* _Objective 1_
In the comment thread, what camera does the first commenter say they used before?
* _Objective 2_
Write the next part of the comment thread on the PC build, starting after its final sentence.

* _Text segment_
I definitely agree. The resolution set to Fine is around 6000x4000. I used to use a Canon T2i, which has a larger sensor, but lower megapixel count. I seemed to get better pictures from it without having to try as hard.

  • 57 months ago
  • 1 point

nice !

  • 57 months ago
  • 2 points

And Of corse Sammy Nails it again...

  • 57 months ago
  • 2 points

:) Thanks MLGComputers!

  • 57 months ago
  • 1 point

When your next live stream ganna be?

  • 57 months ago
  • 2 points

Ahh hard to say, I might have some time this weekend for some games.

  • 57 months ago
  • 1 point

I shall be looking foreword...

  • 57 months ago
  • 2 points

Great build, pictures and write-up as usual. Well done :)

  • 57 months ago
  • 1 point

Thank you kind sir! :)

  • 57 months ago
  • 2 points

Which version of Prime 95 did you use? The latest version is apparently avoided by many as it produces abnormally higher temperatures. Yes, abnormally high for a stress test. Stress tests usually will produce 10-20C more than normal heavy workload, but apparently this one produces 10-15C over other stress tests.

I have found that my 4690k runs happily in the low 60s/high 50s on it's stock cooler and stock speeds during AIDA64. Prime sent the temperatures into the wild 80s. The heat production was also 20W higher than the 88W stated by Intel. So I'd say the latest version of Prime95 is more of a CPU cooler benchmarking tool. I am generally on the side that says - well what's the point of the stress test if it's not going to put the CPU under the worst conditions possible. But that's when it comes to overclocking. At stock speeds with the stock cooler, I would say the CPU should work as intended, even if you live in Australia.

* _Provided data_

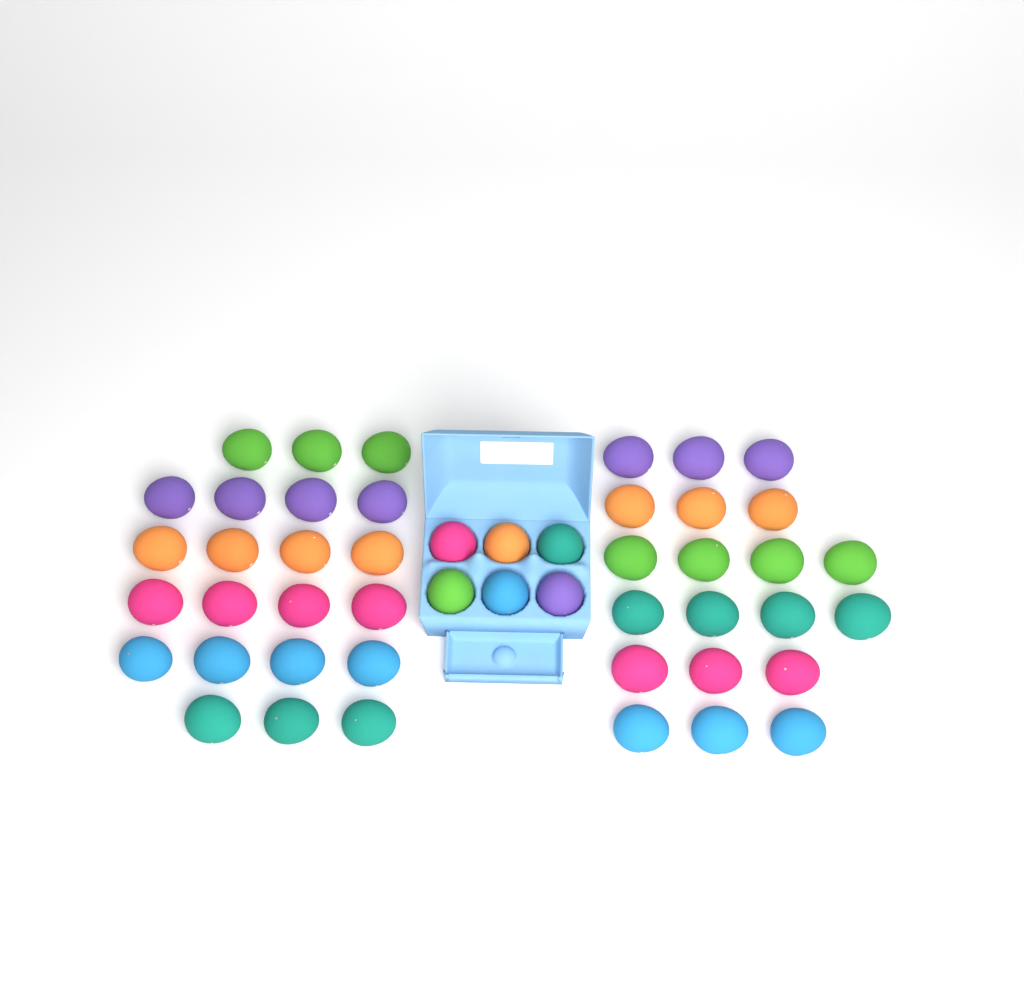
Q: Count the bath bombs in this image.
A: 48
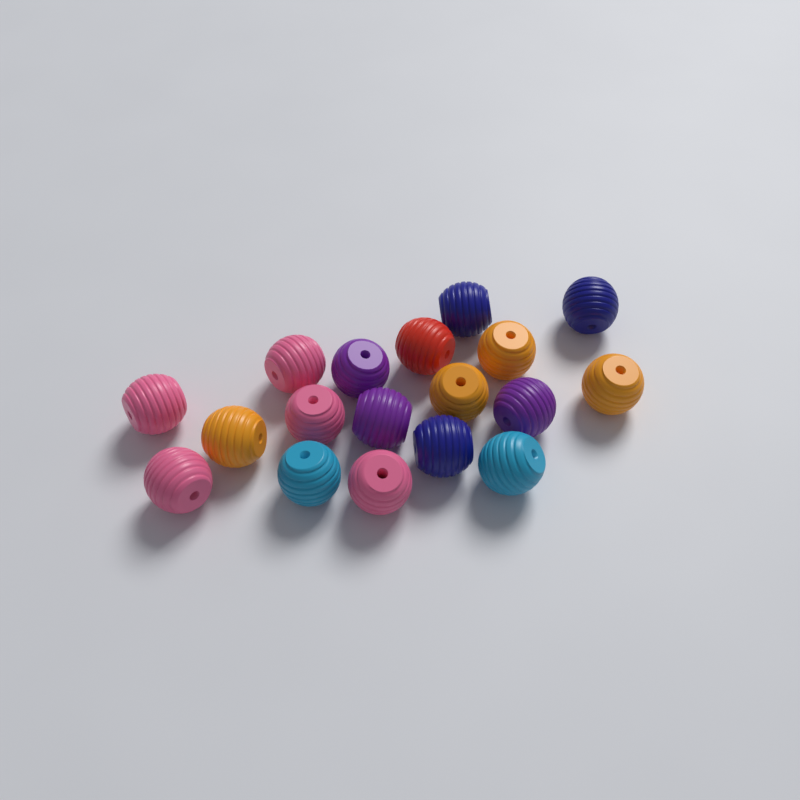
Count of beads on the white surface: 18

* _Written response 1_
A Canon T2i.

* _Written response 2_
Doesn't it? I've never owned a desktop CPU for long enough to know about the impact 60-70c could have on a CPU in the long run. I've also never done any serious photo editing either. What temps do you usually get during editing, etc?

  • 57 months ago
  • 1 point

I am using the latest version of Prime 95 I can get my hands on. It's nice to know that those are the worst conditions possible. During all of my other benchmark tests the temps sat between 45 and 55C with the occasional jump to around 60C during some of the more intense CPU calculations.

  • 57 months ago
  • 2 points

I guess it's better to tune it down a notch now, since you won't be around to change anything later on. After all, it's not your personal rig, but for your aunt, so she won't hurt too much for that last few % of productivity. It's a good build and a nice gesture to her. I hope she enjoys it and it helps her out in her work.

  • 57 months ago
  • 1 point

Exactly. She lives out of state and I do not want to have to service the thing in the near future. Thank you, I think she will get a lot of good use from this, especially coming from her old computer.

  • 57 months ago
  • 2 points

+1 Very nice build.... And for those that disagree, this should be something you look at investing in.

  • 57 months ago
  • 2 points

HAHA! Thanks man!

  • 57 months ago
  • 2 points

This may sound odd, but I looked at the picture on the front page of PCPartPicker and without seeing the builder name I was like "This is a Skemble build!!!".

You have great pictures and kinda' a distinctive style which made me think that.

Nice job as always.

  • 57 months ago
  • 1 point

Finally someone notices my "signature cover photo"! haha I've been trying to keep a uniform look to my builds. I'm glad you noticed!

Thanks! :D

  • 57 months ago
  • 2 points

Very nice looking build.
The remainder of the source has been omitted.